## Task item
Copy the data from the line with "Поздравления на 25 лет свадьбы, длинные" up to and including the line with "Berücksichtigung individue", replacing "Schlusszahlung" with "Restzahlung" and leaving everything else unchanged. Leave the pictures out of your answer.

*** Opening of Source records ***

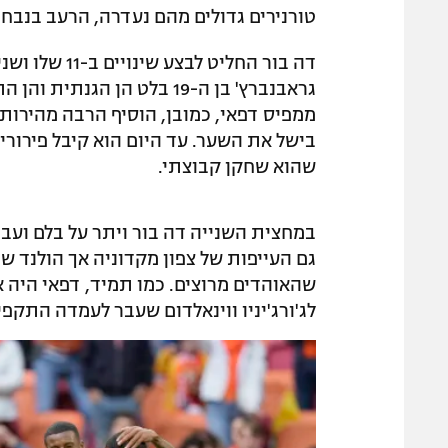
טורנירים גדולים מהם נעדרה, הרעב בנבח
דה בור החליט
גראבנברץ' בן ה-19 בלט הן ה
ממפיס דפאי, כמובן, הוסיף הרבה מהירות 
בישל את השער. עד היום הוא קיבל פירורים
שהוא שחקן קבוצתי.
גם העייפות של צפון מקדוניה אך הולנד ש
שהאוהדים מרוצים. כמו תמיד, דפאי היה
לג'ורג'יניו ווינאלדום שעבר לעמדה התקפ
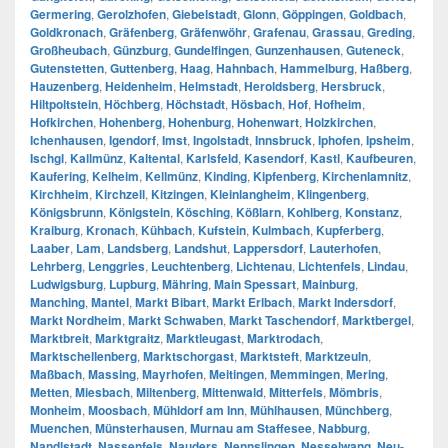
Germering
,
Gerolzhofen
,
Giebelstadt
,
Glonn
,
Göppingen
,
Goldbach
,
Goldkronach
,
Gräfenberg
,
Gräfenwöhr
,
Grafenau
,
Grassau
,
Greding
,
Großheubach
,
Günzburg
,
Gundelfingen
,
Gunzenhausen
,
Guteneck
,
Gutenstetten
,
Guttenberg
,
Haag
,
Hahnbach
,
Hammelburg
,
Haßberg
,
Hauzenberg
,
Heidenheim
,
Helmstadt
,
Heroldsberg
,
Hersbruck
,
Hiltpoltstein
,
Höchberg
,
Höchstadt
,
Hösbach
,
Hof
,
Hofheim
,
Hofkirchen
,
Hohenberg
,
Hohenburg
,
Hohenwart
,
Holzkirchen
,
Ichenhausen
,
Igendorf
,
Imst
,
Ingolstadt
,
Innsbruck
,
Iphofen
,
Ipsheim
,
Ischgl
,
Kallmünz
,
Kaltental
,
Karlsfeld
,
Kasendorf
,
Kastl
,
Kaufbeuren
,
Kaufering
,
Kelheim
,
Kellmünz
,
Kinding
,
Kipfenberg
,
Kirchenlamnitz
,
Kirchheim
,
Kirchzell
,
Kitzingen
,
Kleinlangheim
,
Klingenberg
,
Königsbrunn
,
Königstein
,
Kösching
,
Kößlarn
,
Kohlberg
,
Konstanz
,
Kraiburg
,
Kronach
,
Kühbach
,
Kufstein
,
Kulmbach
,
Kupferberg
,
Laaber
,
Lam
,
Landsberg
,
Landshut
,
Lappersdorf
,
Lauterhofen
,
Lehrberg
,
Lenggries
,
Leuchtenberg
,
Lichtenau
,
Lichtenfels
,
Lindau
,
Ludwigsburg
,
Lupburg
,
Mähring
,
Main Spessart
,
Mainburg
,
Manching
,
Mantel
,
Markt Bibart
,
Markt Erlbach
,
Markt Indersdorf
,
Markt Nordheim
,
Markt Schwaben
,
Markt Taschendorf
,
Marktbergel
,
Marktbreit
,
Marktgraitz
,
Marktleugast
,
Marktrodach
,
Marktschellenberg
,
Marktschorgast
,
Marktsteft
,
Marktzeuln
,
Maßbach
,
Massing
,
Mayrhofen
,
Meitingen
,
Memmingen
,
Mering
,
Metten
,
Miesbach
,
Miltenberg
,
Mittenwald
,
Mitterfels
,
Mömbris
,
Monheim
,
Moosbach
,
Mühldorf am Inn
,
Mühlhausen
,
Münchberg
,
Muenchen
,
Münsterhausen
,
Murnau am Staffesee
,
Nabburg
,
Nandlstadt
,
Nassenfels
,
Nauders
,
Nennslingen
,
Nesselwang
,
Neu-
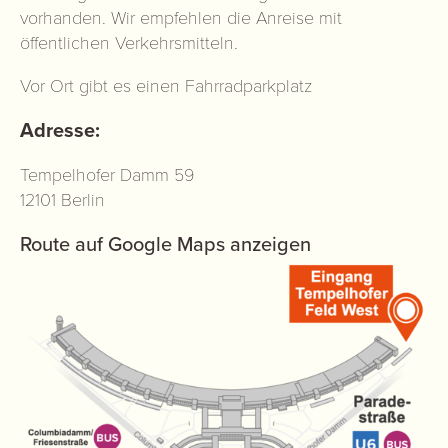
vorhanden. Wir empfehlen die Anreise mit
öffentlichen Verkehrsmitteln.
Vor Ort gibt es einen Fahrradparkplatz
Adresse:
Tempelhofer Damm 59
12101 Berlin
Route auf Google Maps anzeigen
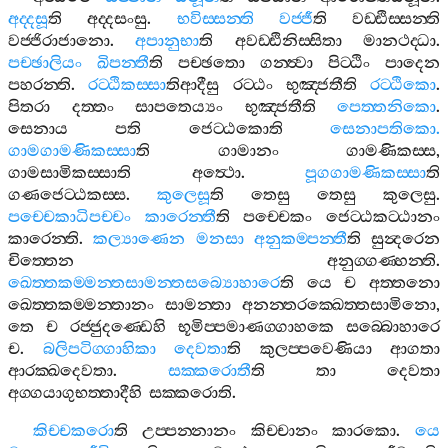
අද‍්දසූ
ති
අද‍්දසංසු
.
භවිස‍්සන‍්ති
වජ‍්ජී
ති
වඩ‍්ඪිස‍්සන‍්ති
වජ‍්ජිරාජානො
.
අපානුභා
ති
අවඩ‍්ඪිනිස‍්සිතා
මානථද‍්ධා
.
පච‍්ඡාලියං
ඛිපන‍්තී
ති
පච‍්ඡතො
ගන‍්ත්‍වා
පිට‍්ඨිං
පාදෙන
පහරන‍්ති
.
රට‍්ඨිකස‍්සා
තිආදීසු
රට‍්ඨං
භුඤ‍්ජතීති
රට‍්ඨිකො
.
පිතරා
දත‍්තං
සාපතෙය්‍යං
භුඤ‍්ජතීති
පෙත‍්තනිකො
.
සෙනාය
පති
ජෙට‍්ඨකොති
සෙනාපතිකො
.
ගාමගාමණිකස‍්සා
ති
ගාමානං
ගාමණිකස‍්ස
,
ගාමසාමිකස‍්සාති
අත්‍ථො
.
පූගගාමණිකස‍්සා
ති
ගණජෙට‍්ඨකස‍්ස
.
කුලෙසූ
ති
තෙසු
තෙසු
කුලෙසු
.
පච‍්චෙකාධිපච‍්චං
කාරෙන‍්තී
ති
පච‍්චෙකං
ජෙට‍්ඨකට‍්ඨානං
කාරෙන‍්ති
.
කල්‍යාණෙන
මනසා
අනුකම‍්පන‍්තී
ති
සුන්‍දරෙන
චිත‍්තෙන
අනුග‍්ගණ‍්හන‍්ති
.
ඛෙත‍්තකම‍්මන‍්තසාමන‍්තසබ්‍යොහාරෙ
ති
යෙ
ච
අත‍්තනො
ඛෙත‍්තකම‍්මන‍්තානං
සාමන‍්තා
අනන‍්තරක‍්ඛෙත‍්තසාමිනො
,
තෙ
ච
රජ‍්ජුදණ‍්ඩෙහි
භූමිප‍්පමාණග‍්ගාහකෙ
සබ‍්බොහාරෙ
ච
.
බලිපටිග‍්ගාහිකා
දෙවතා
ති
කුලප‍්පවෙණියා
ආගතා
ආරක‍්ඛදෙවතා
.
සක‍්කරොතී
ති
තා
දෙවතා
අග‍්ගයාගුභත‍්තාදීහි
සක‍්කරොති
.
කිච‍්චකරො
ති
උප‍්පන‍්නානං
කිච‍්චානං
කාරකො
.
යෙ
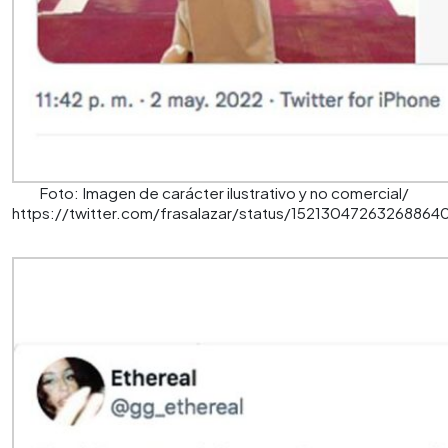
Foto: Imagen de carácter ilustrativo y no comercial/
https://twitter.com/frasalazar/status/15213047263268864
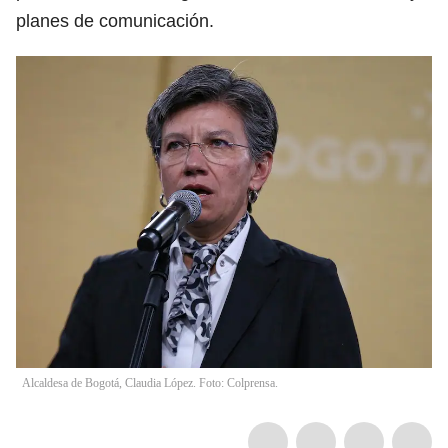
planes de comunicación.
Alcaldesa de Bogotá, Claudia López. Foto: Colprensa.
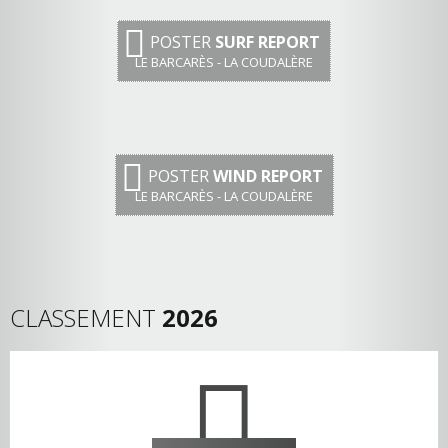
POSTER
SURF REPORT
LE BARCARÈS - LA COUDALÈRE
POSTER
WIND REPORT
LE BARCARÈS - LA COUDALÈRE
CLASSEMENT
2026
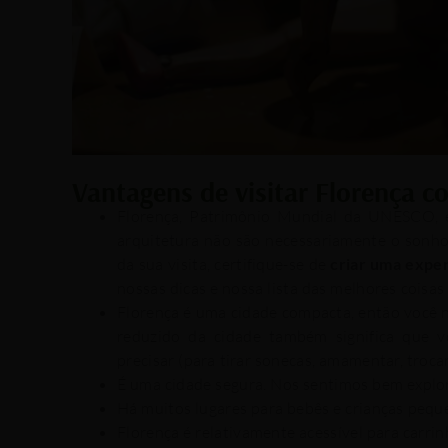
Vantagens de visitar Florença 
Florença, Patrimônio Mundial da UNESCO, 
arquitetura não são necessariamente o son
da sua visita, certifique-se de
criar uma exper
nossas dicas e nossa lista das melhores coisas
Florença é uma cidade compacta, então você 
reduzido da cidade também significa que v
precisar (para tirar sonecas, amamentar, troca
É uma cidade segura. Nos sentimos bem explo
Há muitos lugares para bebês e crianças peque
Florença é relativamente acessível para carrin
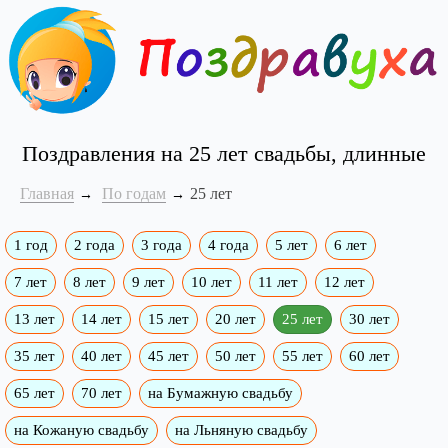
Поздравления на 25 лет свадьбы, длинные
Главная
По годам
25 лет
1 год
2 года
3 года
4 года
5 лет
6 лет
7 лет
8 лет
9 лет
10 лет
11 лет
12 лет
13 лет
14 лет
15 лет
20 лет
25 лет
30 лет
35 лет
40 лет
45 лет
50 лет
55 лет
60 лет
65 лет
70 лет
на Бумажную свадьбу
на Кожаную свадьбу
на Льняную свадьбу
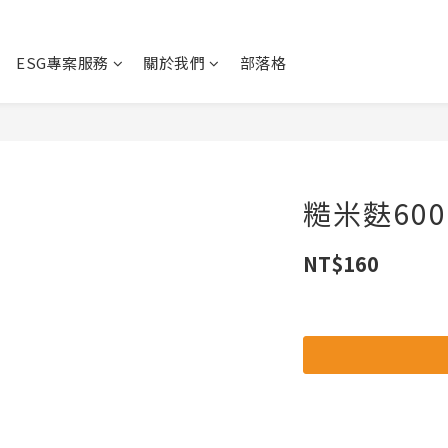
ESG專案服務
關於我們
部落格
糙米麩60
NT$160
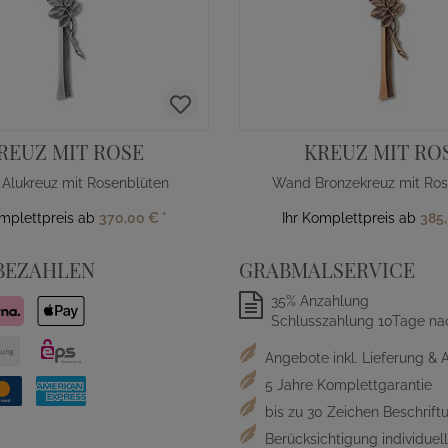
REUZ MIT ROSE
KREUZ MIT RO
Alukreuz mit Rosenblüten
Wand Bronzekreuz mit Ros
omplettpreis ab
370,00 €
*
Ihr Komplettpreis ab
385
BEZAHLEN
GRABMALSERVICE
35% Anzahlung
Schlusszahlung 10Tage na
Angebote inkl. Lieferung & 
5 Jahre Komplettgarantie
bis zu 30 Zeichen Beschriftu
Berücksichtigung individue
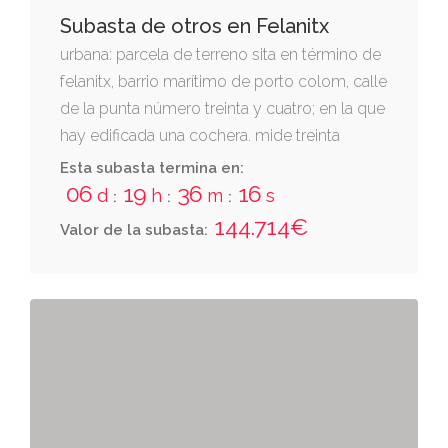
Subasta de otros en Felanitx
urbana: parcela de terreno sita en término de
felanitx, barrio marítimo de porto colom, calle
de la punta número treinta y cuatro; en la que
hay edificada una cochera. mide treinta
palmos de ancho por sesenta de longitud o
Esta subasta termina en:
sea sesenta y ocho metros setenta y cuatro
06
19
36
16
d
h
m
s
:
:
:
decímetros cuadrados; linda, por norte, con
144.714€
Valor de la subasta:
tierras de cosme barceló; por sur, con matías
oliver; por este, de salvador bordoy; y por
oeste, calle de la punta. se halla inscrita en el
registro de la propiedad de felanitx nº 1 al
tomo 2.946, libro 579, folio 117, finca 32.142 de
felanitx.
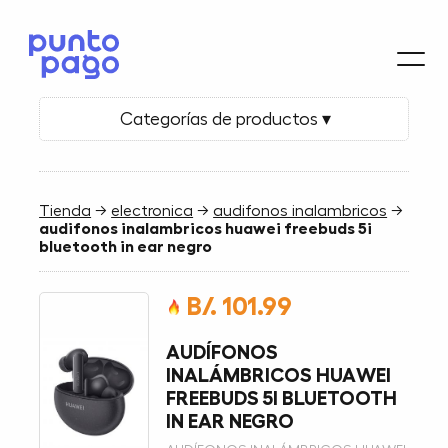
Categorías de productos ▾
Tienda
→
electronica
→
audifonos inalambricos
→
audifonos inalambricos huawei freebuds 5i
bluetooth in ear negro
B/. 101.99
AUDÍFONOS
INALÁMBRICOS HUAWEI
FREEBUDS 5I BLUETOOTH
IN EAR NEGRO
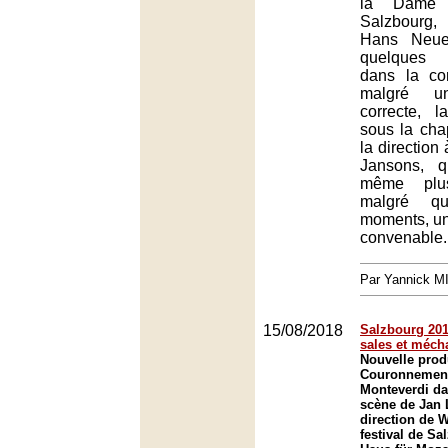
la Dame
Salzbourg,
Hans Neuen
quelques 
dans la co
malgré un
correcte, l
sous la ch
la direction
Jansons, q
même plu
malgré qu
moments, un
convenable.
Par Yannick 
15/08/2018
Salzbourg 2018
sales et méch
Nouvelle prod
Couronnement
Monteverdi d
scène de Jan 
direction de W
festival de Sa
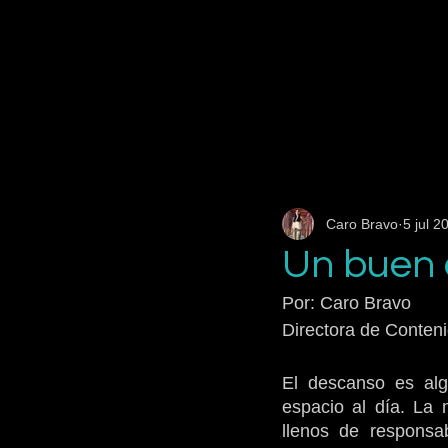
Caro Bravo
5 jul 2
Un buen 
Por: Caro Bravo
Directora de Conten
El descanso es algo
espacio al día. La 
llenos de responsab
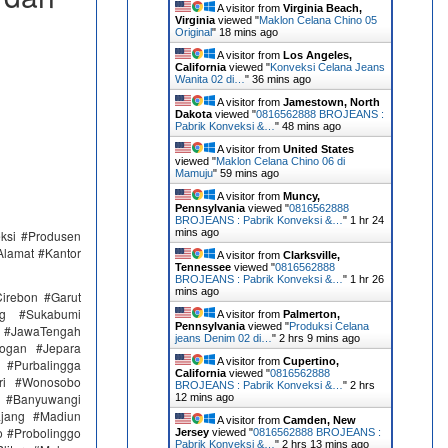
A visitor from
Virginia Beach,
Virginia
viewed "
Maklon Celana Chino 05
Original
"
18 mins ago
A visitor from
Los Angeles,
California
viewed "
Konveksi Celana Jeans
Wanita 02 di…
"
36 mins ago
A visitor from
Jamestown, North
Dakota
viewed "
0816562888 BROJEANS :
Pabrik Konveksi &…
"
48 mins ago
A visitor from
United States
viewed "
Maklon Celana Chino 06 di
Mamuju
"
59 mins ago
A visitor from
Muncy,
Pennsylvania
viewed "
0816562888
BROJEANS : Pabrik Konveksi &…
"
1 hr 24
mins ago
eksi #Produsen
Alamat #Kantor
A visitor from
Clarksville,
Tennessee
viewed "
0816562888
BROJEANS : Pabrik Konveksi &…
"
1 hr 26
mins ago
irebon #Garut
ng #Sukabumi
A visitor from
Palmerton,
Pennsylvania
viewed "
Produksi Celana
 #JawaTengah
jeans Denim 02 di…
"
2 hrs 9 mins ago
ogan #Jepara
A visitor from
Cupertino,
#Purbalingga
California
viewed "
0816562888
ri #Wonosobo
BROJEANS : Pabrik Konveksi &…
"
2 hrs
n #Banyuwangi
12 mins ago
ajang #Madiun
A visitor from
Camden, New
 #Probolinggo
Jersey
viewed "
0816562888 BROJEANS :
Pabrik Konveksi &…
"
2 hrs 13 mins ago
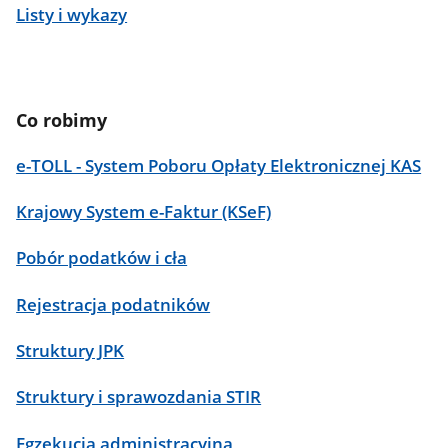
Listy i wykazy
Co robimy
e-TOLL - System Poboru Opłaty Elektronicznej KAS
Krajowy System e-Faktur (KSeF)
Pobór podatków i cła
Rejestracja podatników
Struktury JPK
Struktury i sprawozdania STIR
Egzekucja administracyjna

*** Close of Source records ***

## Task response
Поздравления на 25 лет свадьбы, длинные
Главная
По годам
25 лет
1 год
2 года
3 года
4 года
5 лет
6 лет
7 лет
8 лет
9 лет
10 лет
11 лет
12 лет
13 лет
14 лет
15 лет
20 лет
25 лет
30 лет
35 лет
40 лет
45 лет
50 лет
55 лет
60 лет
65 лет
70 лет
на Бумажную свадьбу
на Кожаную свадьбу
на Льняную свадьбу
ESG專案服務
關於我們
部落格
糙米麩60
NT$160
REUZ MIT ROSE
KREUZ MIT RO
Alukreuz mit Rosenblüten
Wand Bronzekreuz mit Ros
omplettpreis ab
370,00 €
*
Ihr Komplettpreis ab
385
BEZAHLEN
GRABMALSERVICE
35% Anzahlung
Restzahlung 10Tage na
Angebote inkl. Lieferung & 
5 Jahre Komplettgarantie
bis zu 30 Zeichen Beschriftu
Berücksichtigung individue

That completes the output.